7 2.4 Lanskap Agroforestri Lanskap agroforestri (agroforestry landscape) merupakan objek bentang alam yang dalam penggunaannya dimanfaatkan untuk kegiatan yang berpola agroforestri (Arifin et al., 2009). Secara sederhana, agroforestri berarti menanam pepohonan di lahan pertanian, dan harus diingat bahwa petani atau masyarakat adalah elemen pokoknya (subyek). Dengan demikian kajian agroforestri tidak hanya terfokus pada masalah teknik dan biofisik saja tetapi juga masalah sosial, ekonomi dan budaya yang selalu berubah dari waktu ke waktu, sehingga agroforestri merupakan cabang ilmu yang dinamis. Pengklasifikasian agroforestri dapat didasarkan pada berbagai aspek sesuai dengan perspektif dan kepentingannya.
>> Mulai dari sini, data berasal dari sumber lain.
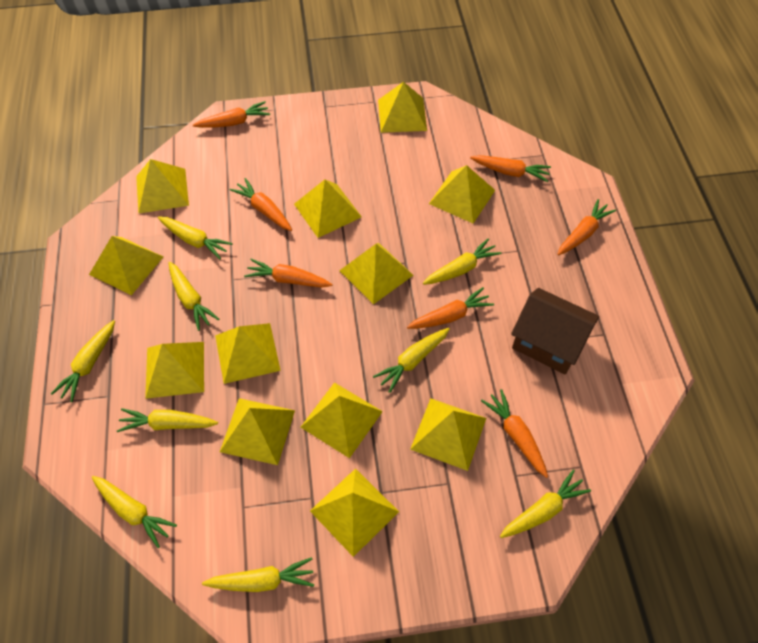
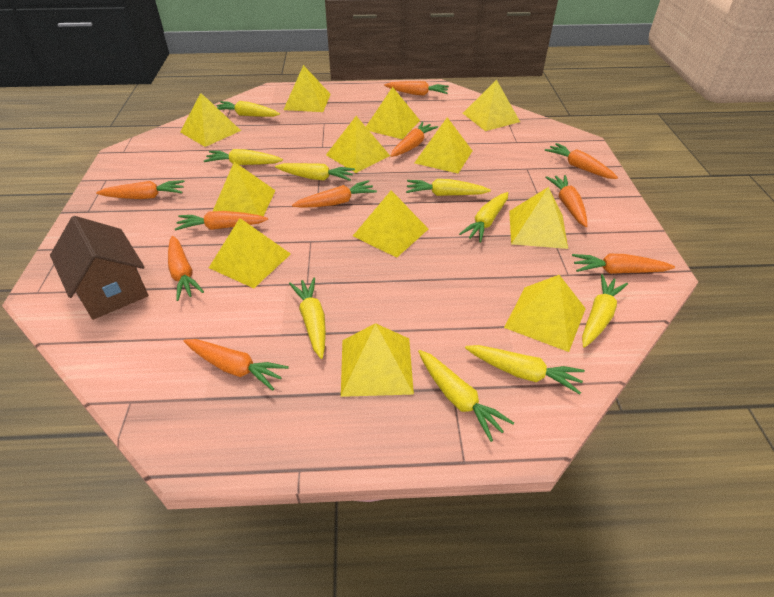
orange carrot: 7 -> 10

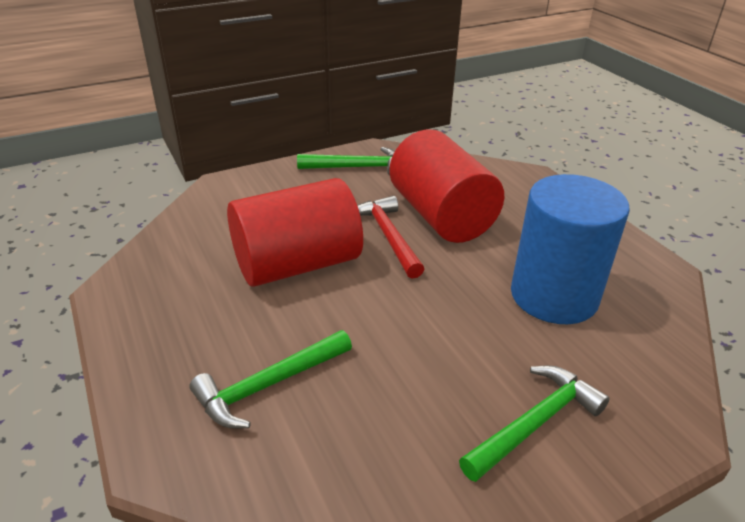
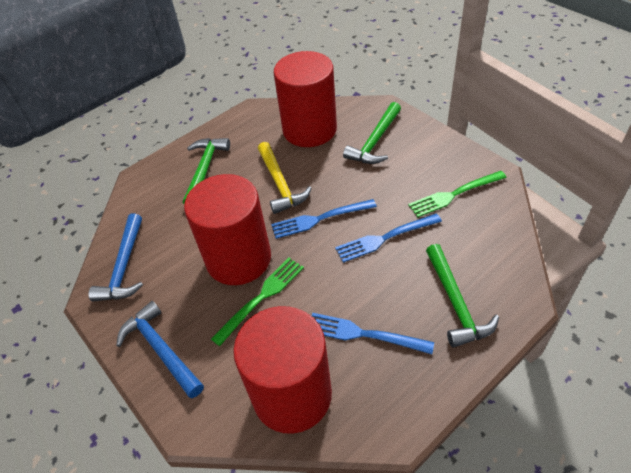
blue cylinder: 1 -> 0
blue fork: 0 -> 3
blue hammer: 0 -> 2
green fork: 0 -> 2
red cylinder: 2 -> 3
red hammer: 1 -> 0
yellow hammer: 0 -> 1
Pengklasifikasian agroforestri yang paling umum, tetapi juga sekaligus yang paling mendasar adalah ditinjau dari komponen yang menyusunnya. Pengklasifikasian ini justru akan sangat membantu dalam menganalisis setiap bentuk implementasi agroforestri yang dijumpai di lapangan secara lebih mendalam, guna mengoptimalkan fungsi dan manfaatnya bagi masyarakat atau para pemilik lahan. Komponen penyusun utama agroforestri adalah komponen kehutanan, pertanian, dan/atau peternakan. Menurut Sardjono et al., (2003) Ditinjau dari komponen penyusunnya, agroforestri dapat diklasifikasikan sebagai berikut: a. Agrosilvikultur Agrosilvikultur adalah sistem agroforestri yang mengkombinasikan komponen kehutanan (atau tanaman berkayu/ woody plants) dengan komponen pertanian (atau tanaman non-kayu). Tanaman berkayu dimaksudkan yang berdaur panjang (tree crops/ perenial) dan tanaman non-kayu dari jenis tanaman semusim (annual crops). Dalam agrosilvikultur, ditanam pohon serbaguna atau pohon dalam rangka fungsi lindung pada lahan. b. Silvopastura Sistem agroforestri yang meliputi komponen kehutanan (atau tanaman berkayu) dengan komponen peternakan (atau binatang ternak/pasture) disebut sebagai sistem silvopastura. Beberapa contoh silvopastura, antara lain: Pohon atau perdu pada padang penggembalaan (Trees and shrubs on pastures), atau produksi terpadu antara ternak dan produk kayu (integrated production of animals
8 and wood products). Kedua komponen dalam silvopastura seringkali tidak dijumpai pada ruang dan waktu yang sama (misal: penanaman rumput hijauan ternak di bawah tegakan pinus). Meskipun demikian, banyak pegiat agroforestri tetap mengelompokkannya dalam silvopastura, karena interaksi aspek konservasi dan ekonomi bersifat nyata dan terdapat komponen berkayu pada manajemen lahan yang sama. c. Agrosilvopastura Agrosilvopastura adalah pengkombinasian komponen berkayu (kehutanan) dengan pertanian (semusim) dan sekaligus peternakan/binatang pada unit manajemen lahan yang sama. Tegakan hutan alam bukan merupakan sistem agrosilvopastura, walaupun ketiga komponen pendukungnya juga bisa dijumpai dalam ekosistem dimaksud. Pengkombinasian dalam agrosilvopastura dilakukan secara terencana untuk mengoptimalkan fungsi produksi dan jasa (khususnya komponen berkayu/kehutanan) kepada manusia/masyarakat. Tidak tertutup kemungkinan bahwa kombinasi dimaksud juga didukung oleh permudaan alam dan satwa liar. Interaksi komponen agroforestri secara alami ini mudah diidentifikasi. Interaksi paling sederhana sebagai contoh, adalah peranan tegakan bagi penyediaan pakan satwa liar, dan sebaliknya fungsi satwa liar bagi proses penyerbukan atau regenerasi tegakan, serta sumber protein hewani bagi petani pemilik lahan.